As digital billboards proliferate across the state, many Florida cities and counties are amending their sign codes to deal with the new technology. Susan Trevarthan, vice president at Citizens for a Scenic Florida and a Fort Lauderdale lawyer who represents local governments on land use, planning and zoning law issues and has drafted and defended several sign codes for Florida communities, provides some tips for local governments looking for ways to mitigate safety and aesthetic concerns associated with the electronic signs.


» Limit brightness: While LED displays have to generate a certain level of brightness to be seen, the locality should establish a maximum level that varies based on ambient light conditions and provide a way for measuring the brightness.

» Require a "fail-safe" system, in the event of failure: "What happens if there's a malfunction? You want to make sure the screen goes to black and not to white."
Plan for emergencies: Digital signs require a significant amount of electricity.

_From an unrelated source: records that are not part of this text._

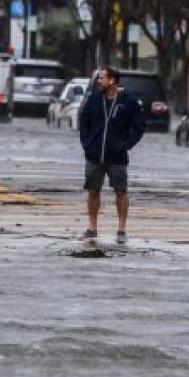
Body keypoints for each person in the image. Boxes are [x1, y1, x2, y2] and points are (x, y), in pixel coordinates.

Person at [78, 65, 146, 245]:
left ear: (112, 80)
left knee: (121, 192)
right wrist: (87, 144)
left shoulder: (129, 102)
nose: (98, 81)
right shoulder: (93, 99)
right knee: (93, 191)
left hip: (117, 157)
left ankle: (122, 229)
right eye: (99, 78)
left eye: (102, 78)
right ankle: (92, 228)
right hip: (94, 155)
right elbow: (83, 123)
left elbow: (139, 127)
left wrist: (126, 145)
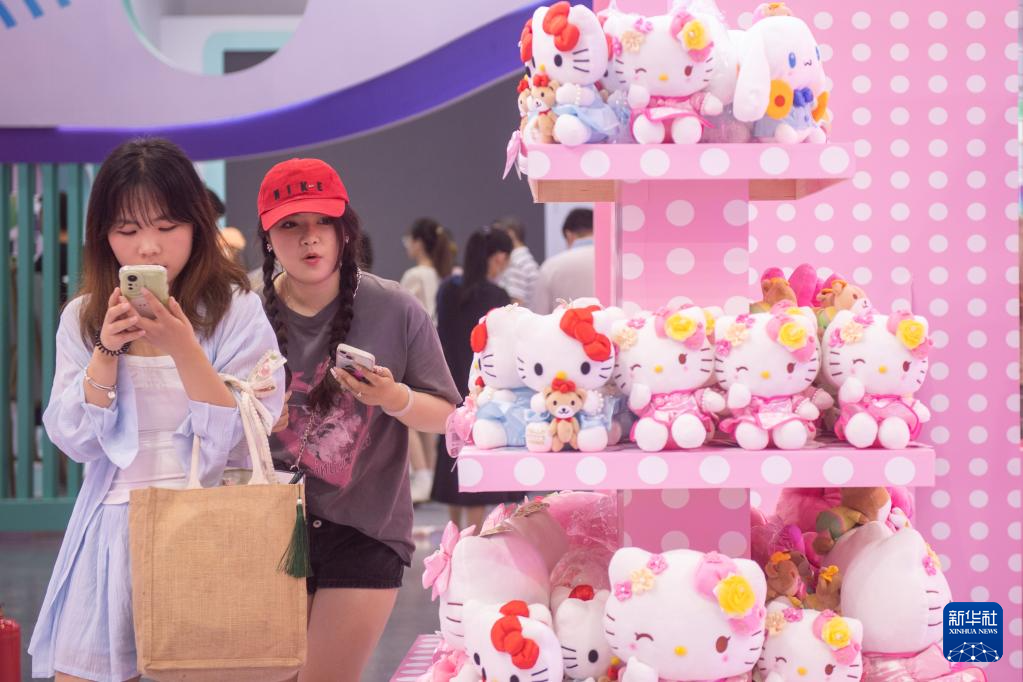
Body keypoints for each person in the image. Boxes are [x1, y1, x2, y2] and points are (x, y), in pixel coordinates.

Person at [28, 138, 284, 682]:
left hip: (209, 527)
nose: (148, 248)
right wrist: (106, 351)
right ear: (104, 236)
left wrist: (183, 348)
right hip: (110, 530)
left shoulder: (236, 310)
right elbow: (74, 440)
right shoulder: (82, 318)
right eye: (127, 230)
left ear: (196, 224)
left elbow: (249, 429)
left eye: (167, 226)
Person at [257, 158, 459, 682]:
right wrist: (253, 417)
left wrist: (394, 397)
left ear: (345, 229)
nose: (310, 238)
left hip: (365, 529)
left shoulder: (395, 307)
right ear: (268, 237)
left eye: (323, 222)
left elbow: (449, 417)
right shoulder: (247, 314)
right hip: (263, 524)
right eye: (290, 225)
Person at [432, 225, 517, 531]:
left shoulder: (447, 290)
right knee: (480, 449)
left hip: (449, 382)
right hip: (484, 387)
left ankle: (454, 532)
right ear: (498, 258)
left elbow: (440, 336)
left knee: (452, 450)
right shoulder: (497, 295)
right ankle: (475, 535)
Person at [399, 217, 454, 502]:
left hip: (412, 348)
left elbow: (400, 315)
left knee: (401, 412)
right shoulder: (442, 274)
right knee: (430, 414)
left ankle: (421, 475)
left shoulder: (415, 274)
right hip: (436, 348)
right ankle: (429, 476)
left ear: (419, 242)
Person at [531, 207, 595, 314]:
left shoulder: (552, 266)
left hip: (563, 324)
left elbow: (539, 314)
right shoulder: (616, 262)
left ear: (569, 235)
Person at [494, 215, 540, 307]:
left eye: (497, 236)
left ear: (511, 234)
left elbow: (515, 303)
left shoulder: (516, 263)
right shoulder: (523, 260)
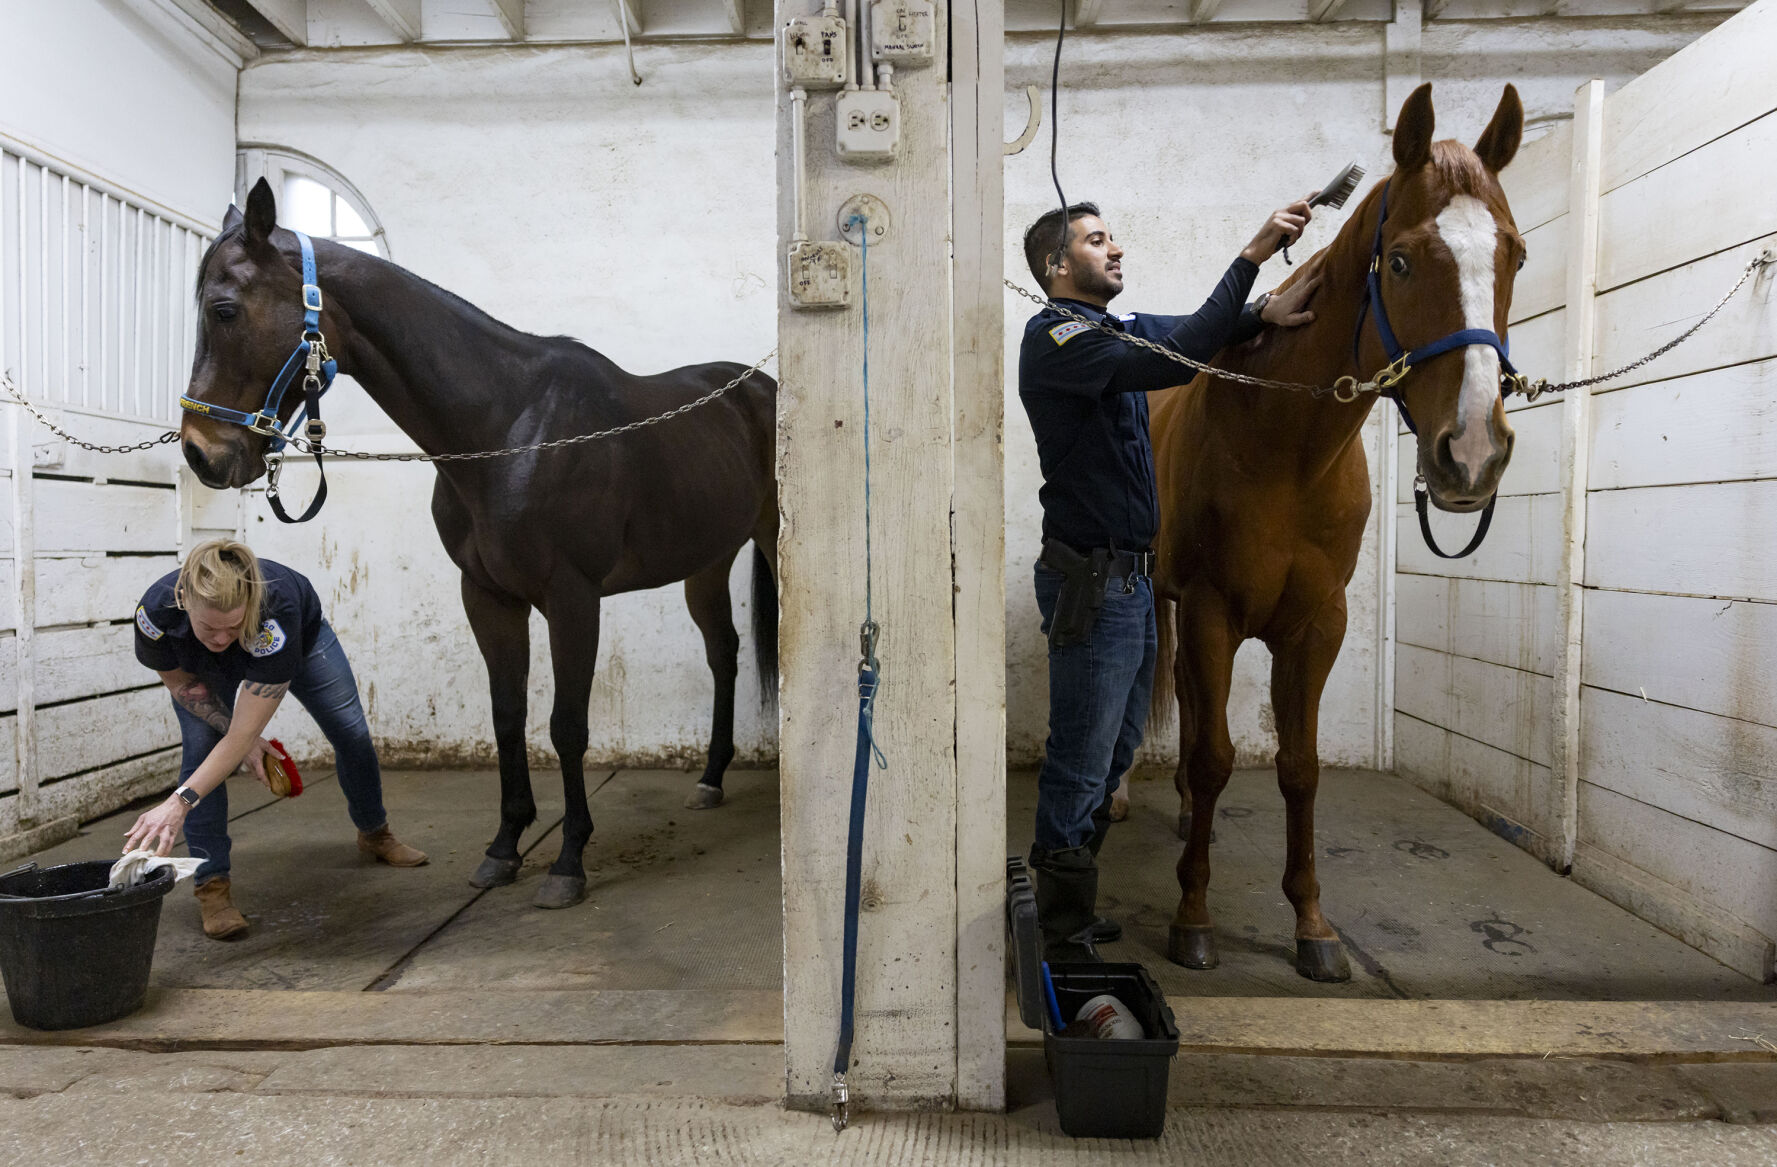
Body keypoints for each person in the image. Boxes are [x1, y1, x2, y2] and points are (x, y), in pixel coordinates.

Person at [1017, 198, 1322, 961]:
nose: (1114, 247)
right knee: (1079, 762)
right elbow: (1179, 352)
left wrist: (1261, 312)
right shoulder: (1056, 338)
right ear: (1058, 267)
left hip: (1130, 583)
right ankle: (1056, 928)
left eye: (1110, 235)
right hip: (1094, 582)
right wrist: (1251, 251)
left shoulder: (1108, 331)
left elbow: (1187, 328)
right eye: (1095, 240)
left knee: (1115, 749)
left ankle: (1070, 903)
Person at [123, 540, 426, 940]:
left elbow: (245, 729)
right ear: (183, 600)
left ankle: (375, 832)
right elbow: (183, 686)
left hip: (303, 642)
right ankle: (212, 886)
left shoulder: (276, 611)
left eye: (233, 626)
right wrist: (235, 746)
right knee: (200, 758)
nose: (221, 638)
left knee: (350, 732)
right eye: (209, 627)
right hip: (201, 670)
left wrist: (179, 802)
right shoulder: (155, 614)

In the event of an energy brown-out, for instance, mandate the signs will go dark.

» Limit motion: Governments can't dictate the content of the messages, but they can specify the display method, size and other time, place and manner regulations. Regulators can prohibit flashing, blinking and animated signs as well as interactive signs and message sequencing.

» Transition times: Set minimum "dwell" times so drivers will see no more than one message change while passing the sign.

» Distance matters: Set distance and spacing requirements from roadway curves, hills, interchanges, official signs and other digital signs.